A retrospective comparative study with radiographic measurements.
The aim of this study was to investigate incidences and risk factors of screw-related superior facet articular surface violation (FASV) and optimal pedicle screw angles (PSAs) to avoid FASV at L4 and L5 levels in transforaminal lumbar interbody fusion (TLIF) with either open surgery (OS) or minimal invasive (MIS) techniques with 3D C-arm navigation.
Summary of Background Data.
L4 to S1 are common levels in TLIF. Adjacent segment diseases (ASD) following TLIF is not uncommon. Screw-related FASV at the superior level is one of the potential risk factors for ASD.
In the OS and MIS groups, 111 and 110 screws were included at L4 level, and 114 and 110 screws at L5 level, respectively. Postoperative computed tomography examined screw-related FASV at L3-4 and L4-5 facet levels. The entry point was the location where pedicle screws placed into the facet joints.

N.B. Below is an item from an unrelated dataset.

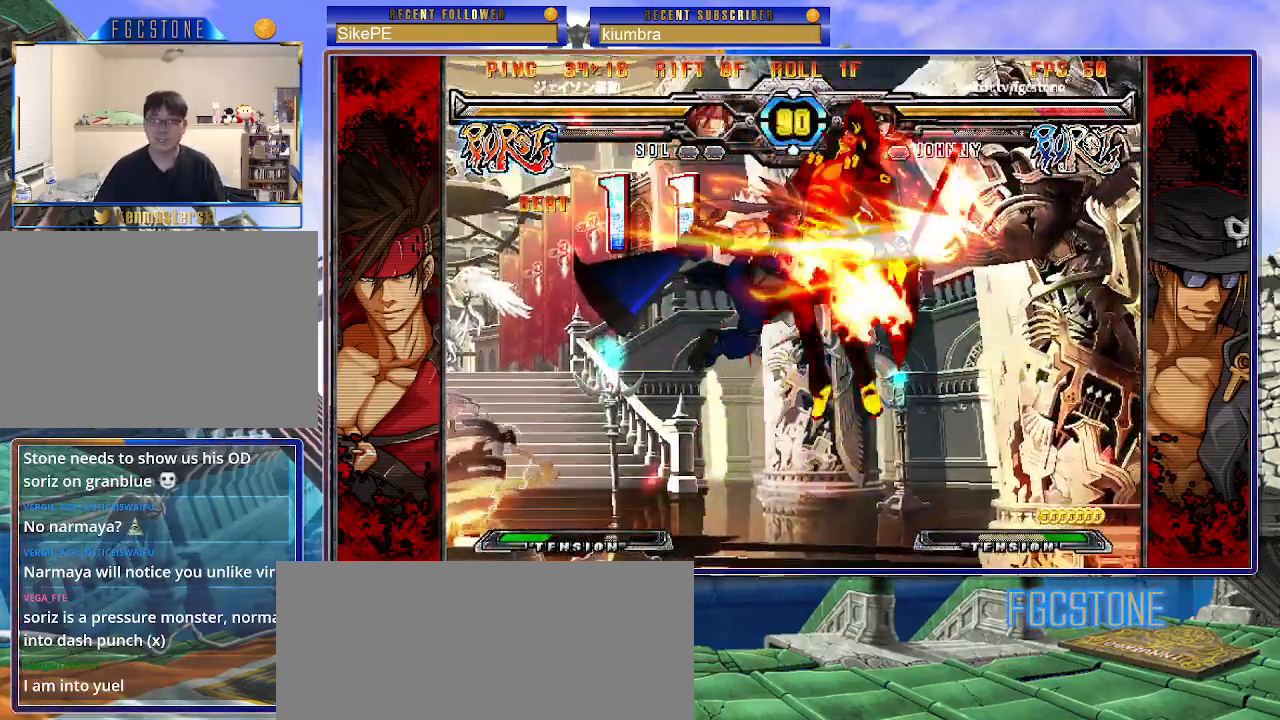
{"buttons": [], "left_stick": "left", "events": [[67, "K", "up"], [67, "S", "down"], [200, "left_stick", "center"], [317, "S", "up"], [433, "left_stick", "left"]]}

The OS technique and insertion at the L5 level increased the likelihood of FASV 2.56 and 1.81 times, respec-tively. Multivariate logistic regressions analysis determined PSA was a significant factor associated with FASV. Pearson r between PSA and the distance between midline and entry point was 0.905 (P < .0001). Adding one degree of convergence in PSA led to a mean 0.87 lower odds of an FASV event, regardless of surgical techniques. In 90% of patients in the OS and MIS groups, PSA with FASV was < 11.9° and <15.9° at L4 level, and <15.9° and <21.8° at L5 level, respectively.
PSAs played an important role in FASV. MIS allowed greater PSAs and resulted in fewer incidences of FASV. To avoid FASV in 90% of patients, the PSAs might be at least 11.9° and 15.9° at L4 level, and 15.9° and 21.8° at L5 level for OS and MIS techniques, respectively.